BEGIN Records for the exercise

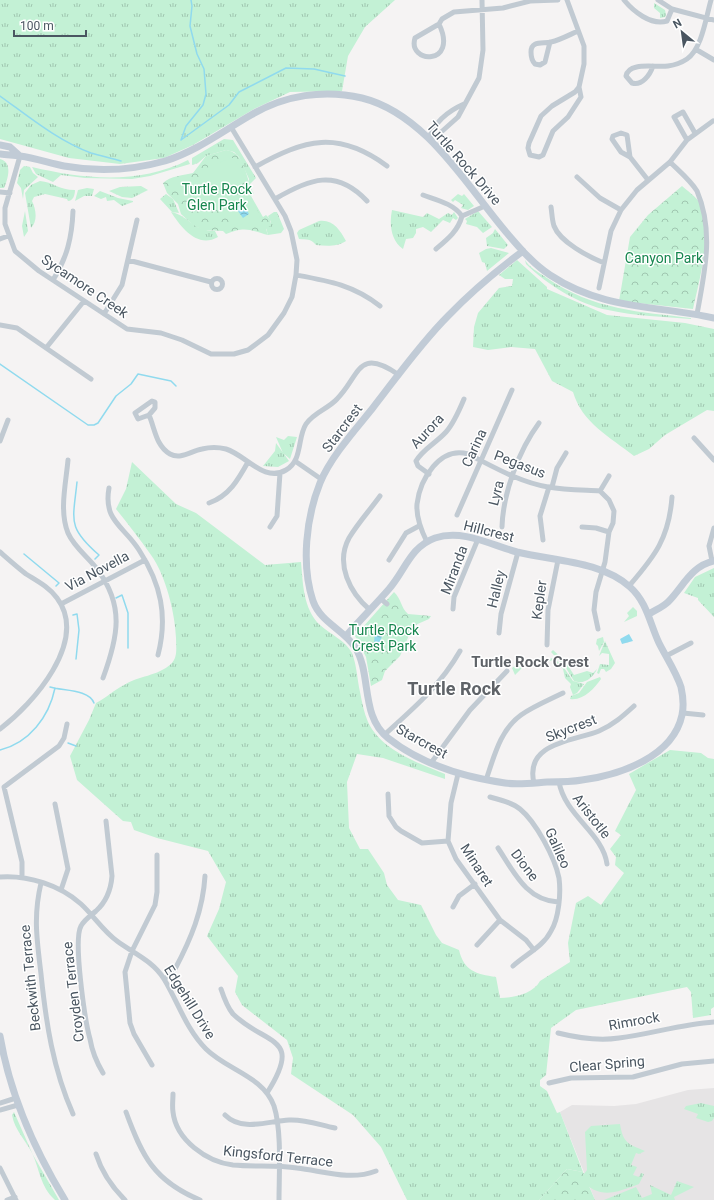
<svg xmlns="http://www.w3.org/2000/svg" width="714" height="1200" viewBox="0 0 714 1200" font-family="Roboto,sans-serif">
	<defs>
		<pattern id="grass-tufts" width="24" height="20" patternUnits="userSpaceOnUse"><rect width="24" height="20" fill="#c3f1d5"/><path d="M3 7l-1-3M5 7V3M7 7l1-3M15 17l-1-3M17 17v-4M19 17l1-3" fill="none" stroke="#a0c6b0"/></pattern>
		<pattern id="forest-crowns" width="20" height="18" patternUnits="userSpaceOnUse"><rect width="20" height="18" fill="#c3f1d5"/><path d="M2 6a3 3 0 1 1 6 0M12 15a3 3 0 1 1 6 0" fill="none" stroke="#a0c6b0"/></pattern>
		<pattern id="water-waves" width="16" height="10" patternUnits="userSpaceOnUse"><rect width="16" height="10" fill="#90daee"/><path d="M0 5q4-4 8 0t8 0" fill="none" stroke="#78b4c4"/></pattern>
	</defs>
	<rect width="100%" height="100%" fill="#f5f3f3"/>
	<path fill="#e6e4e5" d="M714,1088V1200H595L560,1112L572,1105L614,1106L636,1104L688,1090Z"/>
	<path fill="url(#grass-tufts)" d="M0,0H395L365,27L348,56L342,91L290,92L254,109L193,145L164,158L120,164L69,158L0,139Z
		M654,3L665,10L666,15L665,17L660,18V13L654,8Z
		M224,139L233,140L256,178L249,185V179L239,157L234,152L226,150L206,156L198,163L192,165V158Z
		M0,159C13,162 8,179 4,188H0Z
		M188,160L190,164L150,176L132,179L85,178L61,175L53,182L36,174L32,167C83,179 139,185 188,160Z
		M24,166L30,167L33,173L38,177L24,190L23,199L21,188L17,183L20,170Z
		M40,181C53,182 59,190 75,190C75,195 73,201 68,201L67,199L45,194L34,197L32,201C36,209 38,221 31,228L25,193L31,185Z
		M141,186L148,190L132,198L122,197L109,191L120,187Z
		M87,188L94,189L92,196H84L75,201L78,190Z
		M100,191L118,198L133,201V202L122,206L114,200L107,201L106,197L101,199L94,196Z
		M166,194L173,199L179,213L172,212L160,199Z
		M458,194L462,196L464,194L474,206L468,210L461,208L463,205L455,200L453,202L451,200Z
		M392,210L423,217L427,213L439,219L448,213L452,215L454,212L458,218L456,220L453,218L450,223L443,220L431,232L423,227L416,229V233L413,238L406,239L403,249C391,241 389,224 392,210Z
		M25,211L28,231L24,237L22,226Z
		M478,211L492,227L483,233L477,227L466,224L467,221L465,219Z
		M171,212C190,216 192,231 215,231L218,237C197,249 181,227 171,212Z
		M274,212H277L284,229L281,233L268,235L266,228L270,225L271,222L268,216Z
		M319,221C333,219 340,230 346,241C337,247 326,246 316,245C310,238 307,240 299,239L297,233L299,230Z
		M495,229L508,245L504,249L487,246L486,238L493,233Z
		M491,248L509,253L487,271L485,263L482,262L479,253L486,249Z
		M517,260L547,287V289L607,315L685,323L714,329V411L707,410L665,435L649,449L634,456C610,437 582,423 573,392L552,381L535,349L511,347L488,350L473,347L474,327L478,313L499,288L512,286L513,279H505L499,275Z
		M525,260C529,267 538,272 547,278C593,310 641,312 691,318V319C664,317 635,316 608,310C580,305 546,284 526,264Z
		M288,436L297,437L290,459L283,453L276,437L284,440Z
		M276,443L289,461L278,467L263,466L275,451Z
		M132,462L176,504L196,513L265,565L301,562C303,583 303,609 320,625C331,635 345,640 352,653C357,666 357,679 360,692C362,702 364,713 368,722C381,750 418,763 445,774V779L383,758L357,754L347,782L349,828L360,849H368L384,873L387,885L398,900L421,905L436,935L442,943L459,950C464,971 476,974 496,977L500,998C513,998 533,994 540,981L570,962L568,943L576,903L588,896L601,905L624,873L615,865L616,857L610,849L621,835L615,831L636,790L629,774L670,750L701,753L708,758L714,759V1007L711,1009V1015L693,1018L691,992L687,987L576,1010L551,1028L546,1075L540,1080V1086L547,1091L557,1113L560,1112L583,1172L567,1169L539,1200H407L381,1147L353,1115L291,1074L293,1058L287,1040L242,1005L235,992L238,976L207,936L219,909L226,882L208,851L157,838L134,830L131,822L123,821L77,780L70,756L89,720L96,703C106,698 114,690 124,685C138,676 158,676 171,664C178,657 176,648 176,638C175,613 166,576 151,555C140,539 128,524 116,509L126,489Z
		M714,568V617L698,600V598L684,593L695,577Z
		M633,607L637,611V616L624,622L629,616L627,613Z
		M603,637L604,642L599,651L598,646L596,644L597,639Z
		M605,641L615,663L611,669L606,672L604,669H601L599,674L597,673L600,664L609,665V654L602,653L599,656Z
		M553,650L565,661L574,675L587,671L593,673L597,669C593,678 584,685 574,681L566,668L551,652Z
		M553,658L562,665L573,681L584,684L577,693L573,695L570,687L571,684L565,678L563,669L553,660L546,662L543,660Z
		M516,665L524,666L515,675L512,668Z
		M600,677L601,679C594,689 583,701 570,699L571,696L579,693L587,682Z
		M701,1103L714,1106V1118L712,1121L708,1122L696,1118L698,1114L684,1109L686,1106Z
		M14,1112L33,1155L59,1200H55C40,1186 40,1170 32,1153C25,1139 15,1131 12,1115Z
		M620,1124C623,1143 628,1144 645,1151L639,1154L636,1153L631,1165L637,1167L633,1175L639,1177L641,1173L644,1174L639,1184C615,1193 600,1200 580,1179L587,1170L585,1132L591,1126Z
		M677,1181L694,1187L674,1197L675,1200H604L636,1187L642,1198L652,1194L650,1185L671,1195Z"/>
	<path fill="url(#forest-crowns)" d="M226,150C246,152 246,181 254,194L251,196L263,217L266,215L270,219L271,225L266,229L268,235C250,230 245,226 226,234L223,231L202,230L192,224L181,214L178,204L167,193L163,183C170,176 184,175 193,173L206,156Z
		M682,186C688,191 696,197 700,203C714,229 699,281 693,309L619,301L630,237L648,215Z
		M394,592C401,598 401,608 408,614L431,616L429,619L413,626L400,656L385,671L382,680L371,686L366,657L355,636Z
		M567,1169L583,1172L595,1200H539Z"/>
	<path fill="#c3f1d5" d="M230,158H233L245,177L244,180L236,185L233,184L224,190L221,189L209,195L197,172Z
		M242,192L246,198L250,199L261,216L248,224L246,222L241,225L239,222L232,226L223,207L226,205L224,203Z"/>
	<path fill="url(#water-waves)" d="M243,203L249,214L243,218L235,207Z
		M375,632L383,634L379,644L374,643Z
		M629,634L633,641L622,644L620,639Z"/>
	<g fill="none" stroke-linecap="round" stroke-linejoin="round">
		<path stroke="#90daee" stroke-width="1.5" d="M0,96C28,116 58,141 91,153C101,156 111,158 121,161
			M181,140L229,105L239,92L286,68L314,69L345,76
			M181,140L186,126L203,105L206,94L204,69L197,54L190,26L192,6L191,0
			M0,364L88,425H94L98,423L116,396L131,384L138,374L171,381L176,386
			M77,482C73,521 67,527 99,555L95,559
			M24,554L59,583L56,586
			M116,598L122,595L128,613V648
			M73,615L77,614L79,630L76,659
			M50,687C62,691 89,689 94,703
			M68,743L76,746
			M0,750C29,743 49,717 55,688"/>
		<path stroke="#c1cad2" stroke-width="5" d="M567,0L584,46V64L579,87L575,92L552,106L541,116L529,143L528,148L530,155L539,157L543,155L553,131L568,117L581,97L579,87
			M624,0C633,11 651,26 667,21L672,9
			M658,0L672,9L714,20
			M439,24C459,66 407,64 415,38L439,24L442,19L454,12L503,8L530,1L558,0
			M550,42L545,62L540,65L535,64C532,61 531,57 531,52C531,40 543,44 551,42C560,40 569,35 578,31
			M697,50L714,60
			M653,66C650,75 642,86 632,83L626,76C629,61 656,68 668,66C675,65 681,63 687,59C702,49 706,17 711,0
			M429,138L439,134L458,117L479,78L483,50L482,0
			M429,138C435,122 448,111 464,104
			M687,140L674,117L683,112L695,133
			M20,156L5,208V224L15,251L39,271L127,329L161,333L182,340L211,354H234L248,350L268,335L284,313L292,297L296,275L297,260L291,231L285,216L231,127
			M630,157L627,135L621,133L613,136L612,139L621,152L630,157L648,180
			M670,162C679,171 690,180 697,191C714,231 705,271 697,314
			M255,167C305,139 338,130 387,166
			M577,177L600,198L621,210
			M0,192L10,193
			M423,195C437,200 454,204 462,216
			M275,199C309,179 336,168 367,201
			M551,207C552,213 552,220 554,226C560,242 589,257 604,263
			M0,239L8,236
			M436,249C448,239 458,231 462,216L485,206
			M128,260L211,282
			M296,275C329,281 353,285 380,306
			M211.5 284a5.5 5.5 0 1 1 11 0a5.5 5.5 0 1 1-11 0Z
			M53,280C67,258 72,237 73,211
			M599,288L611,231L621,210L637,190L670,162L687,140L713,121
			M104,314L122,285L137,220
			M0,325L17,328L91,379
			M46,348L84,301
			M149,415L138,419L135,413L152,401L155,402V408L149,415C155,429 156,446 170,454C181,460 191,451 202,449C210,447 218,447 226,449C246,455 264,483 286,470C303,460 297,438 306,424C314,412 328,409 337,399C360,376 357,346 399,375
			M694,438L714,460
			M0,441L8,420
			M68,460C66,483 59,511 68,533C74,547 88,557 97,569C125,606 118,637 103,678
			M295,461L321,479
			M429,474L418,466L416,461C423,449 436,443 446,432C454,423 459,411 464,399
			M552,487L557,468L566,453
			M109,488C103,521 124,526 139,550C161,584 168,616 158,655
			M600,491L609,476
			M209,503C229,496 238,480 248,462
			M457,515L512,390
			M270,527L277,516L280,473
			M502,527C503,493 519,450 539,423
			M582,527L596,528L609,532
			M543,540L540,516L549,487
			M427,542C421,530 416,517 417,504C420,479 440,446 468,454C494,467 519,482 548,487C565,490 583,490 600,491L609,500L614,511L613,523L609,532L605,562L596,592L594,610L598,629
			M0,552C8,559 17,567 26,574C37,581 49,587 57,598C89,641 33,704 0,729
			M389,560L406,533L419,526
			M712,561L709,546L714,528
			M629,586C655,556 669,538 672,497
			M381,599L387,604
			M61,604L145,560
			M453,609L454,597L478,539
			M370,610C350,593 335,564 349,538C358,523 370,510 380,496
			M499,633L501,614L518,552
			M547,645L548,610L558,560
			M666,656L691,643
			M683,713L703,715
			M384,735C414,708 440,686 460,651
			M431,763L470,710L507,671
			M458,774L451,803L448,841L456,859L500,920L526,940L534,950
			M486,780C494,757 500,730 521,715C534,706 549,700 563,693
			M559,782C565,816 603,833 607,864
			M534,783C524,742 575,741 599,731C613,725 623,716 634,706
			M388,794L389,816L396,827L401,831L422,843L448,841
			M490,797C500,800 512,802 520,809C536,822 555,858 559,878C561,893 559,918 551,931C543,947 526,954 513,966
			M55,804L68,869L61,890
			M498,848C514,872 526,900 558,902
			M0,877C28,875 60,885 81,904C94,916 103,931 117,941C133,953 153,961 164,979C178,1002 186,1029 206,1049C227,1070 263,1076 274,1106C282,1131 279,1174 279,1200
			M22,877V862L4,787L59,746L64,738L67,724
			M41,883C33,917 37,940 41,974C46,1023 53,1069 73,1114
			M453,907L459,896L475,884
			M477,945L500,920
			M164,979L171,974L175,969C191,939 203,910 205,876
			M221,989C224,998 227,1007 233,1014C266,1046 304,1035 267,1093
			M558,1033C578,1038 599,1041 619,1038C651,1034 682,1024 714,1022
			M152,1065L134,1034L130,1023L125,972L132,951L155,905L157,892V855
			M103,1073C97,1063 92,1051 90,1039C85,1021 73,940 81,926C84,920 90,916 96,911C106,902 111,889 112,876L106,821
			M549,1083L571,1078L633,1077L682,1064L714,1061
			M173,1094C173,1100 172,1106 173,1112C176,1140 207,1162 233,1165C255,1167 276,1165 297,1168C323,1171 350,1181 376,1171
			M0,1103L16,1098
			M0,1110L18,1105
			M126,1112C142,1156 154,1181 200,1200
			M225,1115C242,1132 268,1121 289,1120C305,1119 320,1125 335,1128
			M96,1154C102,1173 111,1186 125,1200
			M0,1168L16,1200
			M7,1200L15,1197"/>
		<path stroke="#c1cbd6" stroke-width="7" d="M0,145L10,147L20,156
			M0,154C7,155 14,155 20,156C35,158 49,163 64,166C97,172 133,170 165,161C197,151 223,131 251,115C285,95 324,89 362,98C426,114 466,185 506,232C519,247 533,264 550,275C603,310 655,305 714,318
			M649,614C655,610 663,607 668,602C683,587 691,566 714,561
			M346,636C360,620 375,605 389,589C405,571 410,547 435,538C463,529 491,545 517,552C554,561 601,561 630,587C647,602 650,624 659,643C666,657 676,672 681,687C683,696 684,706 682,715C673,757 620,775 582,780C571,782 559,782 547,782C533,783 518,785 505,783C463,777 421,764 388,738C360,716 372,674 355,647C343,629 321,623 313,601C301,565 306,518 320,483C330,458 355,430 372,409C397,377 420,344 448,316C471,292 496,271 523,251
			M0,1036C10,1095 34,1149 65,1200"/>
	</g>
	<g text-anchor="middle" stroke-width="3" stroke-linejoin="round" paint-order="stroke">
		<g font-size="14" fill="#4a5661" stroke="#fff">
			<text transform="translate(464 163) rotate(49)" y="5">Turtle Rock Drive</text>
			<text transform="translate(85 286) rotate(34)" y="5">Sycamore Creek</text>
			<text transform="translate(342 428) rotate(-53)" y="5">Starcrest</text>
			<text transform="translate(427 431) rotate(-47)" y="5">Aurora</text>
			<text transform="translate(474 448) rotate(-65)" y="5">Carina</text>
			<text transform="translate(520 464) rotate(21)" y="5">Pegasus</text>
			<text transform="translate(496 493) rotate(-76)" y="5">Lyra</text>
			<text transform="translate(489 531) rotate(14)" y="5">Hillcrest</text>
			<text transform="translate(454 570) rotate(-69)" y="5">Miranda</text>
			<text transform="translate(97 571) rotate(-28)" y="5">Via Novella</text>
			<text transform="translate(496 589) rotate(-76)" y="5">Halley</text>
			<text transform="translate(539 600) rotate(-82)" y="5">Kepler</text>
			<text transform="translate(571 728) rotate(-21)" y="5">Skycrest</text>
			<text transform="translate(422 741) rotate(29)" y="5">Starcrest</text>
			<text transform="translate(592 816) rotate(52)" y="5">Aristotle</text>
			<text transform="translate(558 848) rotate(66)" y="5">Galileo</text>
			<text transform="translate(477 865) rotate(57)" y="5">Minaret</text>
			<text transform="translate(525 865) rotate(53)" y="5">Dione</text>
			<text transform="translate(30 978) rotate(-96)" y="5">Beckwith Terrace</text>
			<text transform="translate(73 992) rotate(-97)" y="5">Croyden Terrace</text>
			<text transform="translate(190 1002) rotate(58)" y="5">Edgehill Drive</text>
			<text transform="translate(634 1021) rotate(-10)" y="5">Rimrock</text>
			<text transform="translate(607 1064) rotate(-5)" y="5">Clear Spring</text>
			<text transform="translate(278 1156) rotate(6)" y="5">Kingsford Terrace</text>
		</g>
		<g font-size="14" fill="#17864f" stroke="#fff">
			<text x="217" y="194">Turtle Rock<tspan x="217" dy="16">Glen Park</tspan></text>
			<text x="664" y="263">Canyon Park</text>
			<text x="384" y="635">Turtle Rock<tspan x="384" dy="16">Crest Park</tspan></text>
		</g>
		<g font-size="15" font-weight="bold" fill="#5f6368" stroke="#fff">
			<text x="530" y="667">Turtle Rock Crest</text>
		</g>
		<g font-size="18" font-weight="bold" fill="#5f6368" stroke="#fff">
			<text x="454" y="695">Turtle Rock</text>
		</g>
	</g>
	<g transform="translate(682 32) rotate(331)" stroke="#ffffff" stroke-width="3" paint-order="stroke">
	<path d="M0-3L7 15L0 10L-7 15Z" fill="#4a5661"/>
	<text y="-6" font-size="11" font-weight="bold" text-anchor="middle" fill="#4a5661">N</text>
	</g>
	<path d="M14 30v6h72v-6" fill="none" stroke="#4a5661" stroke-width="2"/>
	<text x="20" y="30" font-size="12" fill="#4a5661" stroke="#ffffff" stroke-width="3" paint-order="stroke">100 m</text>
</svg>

END Records for the exercise

### To do
Scan the records above for the word "linejoin". Copy each line that has it.

### Reply to the task
	<g fill="none" stroke-linecap="round" stroke-linejoin="round">
	<g text-anchor="middle" stroke-width="3" stroke-linejoin="round" paint-order="stroke">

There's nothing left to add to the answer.